Muy fácil: porque son derechos formales a los que se les puede dar cualquier
contenido o vaciarlos completamente de él. Los derechos a la alimentación, a la
vivienda, a la salud son materiales. Se tienen o no se tienen comida, casa,
medicinas y acceso a hospitales. Eso mismo ocurre con otros derechos: la
infancia está protegida o los niños se ven obligados a trabajar; hay, o no,
prisioneros secuestrados en un campo de tortura como Guantánamo, sin ningún tipo
de asistencia legal o derecho a juicio. Los derechos materiales son eso: algo
que se tiene o no se tiene, pero ¿qué es derecho a voto tal y como nos
permiten practicarlos nuestros poderes y como nuestra prensa civilizada y
democrática defiende? En teoría el derecho del ciudadano a decidir la
política que va a llevarse a cabo en su país. La realidad es que se eligen a los
diputados no con el mandato de llevar a cabo una política determinada sino sobre
su promesa de hacerlo si posteriormente lo ven posible o conveniente. Ah, pero
entonces el elector sólo tiene que esperar cuatro o seis años para expulsar del
poder a esos políticos mentirosos y elegir a sus rivales, los cuales cumplirán
sus promesas electorales… si posteriormente lo ven posible o conveniente. Nada,
sin embargo está perdido: el elector puede volver a esperar cuatro o seis años y
volver a elegir al primer grupo de políticos que durante ese tiempo han estado
en la oposición y han hecho montones de promesas. El pluripartidismo se ha
convertido en la mayoría de los países en un bipartidismo cuyos protagonistas
podríamos denominar, sin temor a equivocarnos, como el partido de los unos y el
partido de sus iguales. Ambos grupos hacen la misma política aunque, como dice
la prensa que en España apoya a Zapatero, lo hacen con una importante diferencia
de talante. La lástima es que el talante no procura el trabajo, la alimentación,
la vivienda o la libertad. Quizá un lector algo más sofisticado crea que estoy
exagerando; yo me limitaría a preguntarle ¿cree usted en serio, amigo lector,
que los electores de los países más desarrollados llevan veinte años votando
para que se desmantele el Estado del Bienestar? ¿Cómo es entonces posible que si
la mayoría de ciudadanos se oponen a esa política sea la única que se practica?
¿Es que no saben utilizar su derecho al voto y aprovechar el pluripartidismo?

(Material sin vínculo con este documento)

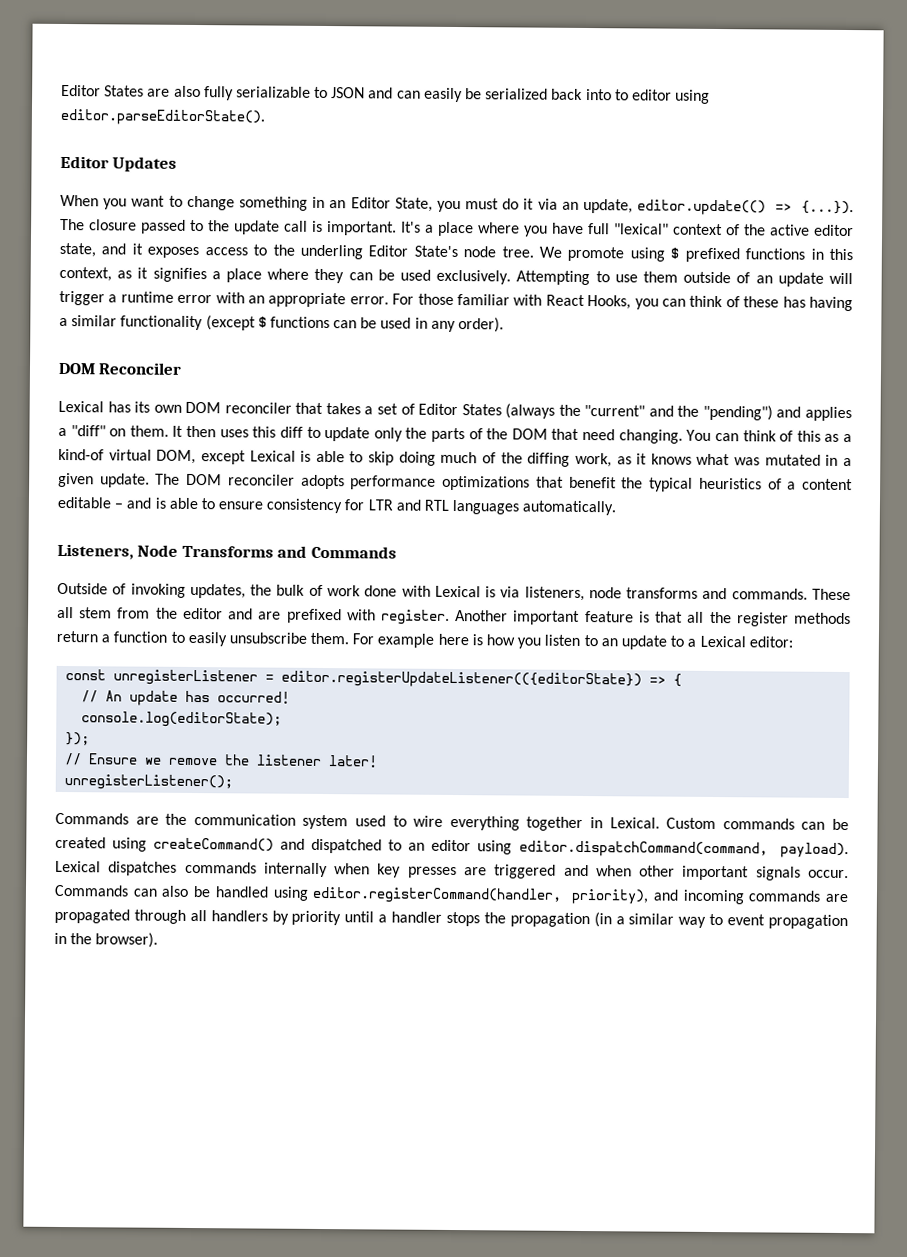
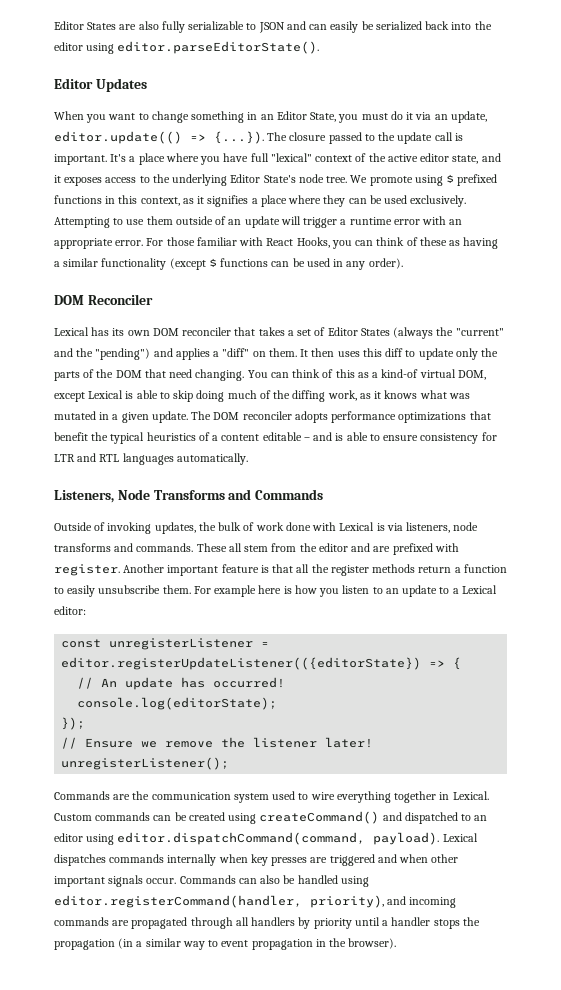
[614,89,629,101] to -> [474,21,492,30] the
[299,244,363,260] underling -> [172,174,228,186] underlying
[782,296,806,308] has -> [449,240,461,246] as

La primacía de lo formal sobre lo material es el instrumento ideológico del
neoliberalismo en su lucha por aumentar sin límite la riqueza de los que más
tienen y, desde que algún ideólogo sopló la idea al oído atento de Rumsfeld, la
coartada del neoimperialismo. La celebración de elecciones libres
pluripartidistas es la piedra de toque con la que se juzgará el derecho de las
naciones a no ser invadidas por coaliciones internacionales lideradas por
Estados Unidos quienes, naturalmente, se arrogan el derecho a decidir qué es
libre y qué pluripartidista; el derecho a decidir qué países respetan los
derechos humanos. Basten dos ejemplos: Cuba es un país susceptible de ser
invadido porque en él no se respetan los derechos humanos (no hay
pluripartidismo) mientras que USA, el potencial invasor, es un país respetuoso
de esos derechos como muestra el hecho de que los dos partidos existentes están
de acuerdo en mantener en Guantánamo, un campo de concentración al que sólo le
faltan los hornos crematorios para llegar a ser un modelo en su género. Irak es
un país liberado porque la población pudo votar a cualquiera de los partidos que
la potencia ocupante había decidido permitir. Diez mil o cien mil muertos —hasta
el momento—, han merecido la pena.
La ventaja de lo formal es evidente para quien ha conquistado el derecho de
determinar su contenido a conveniencia. Periódicos, televisiones, opinadores
profesionales y dignos profesores universitarios no dejarán de repetirnos que
fuera de las formas democráticas no hay salvación. Quizá los sencillos lectores,
en nuestra simpleza, empecemos a darnos cuenta de que ese sueño en las formas
produce monstruos, que debemos exigir derechos y libertades que se puedan palpar
y que sobre todas las cosas importa que ni Estados Unidos ni otro poder imperial
puede dedicar los próximos treinta años a masacrarnos para hacernos libres.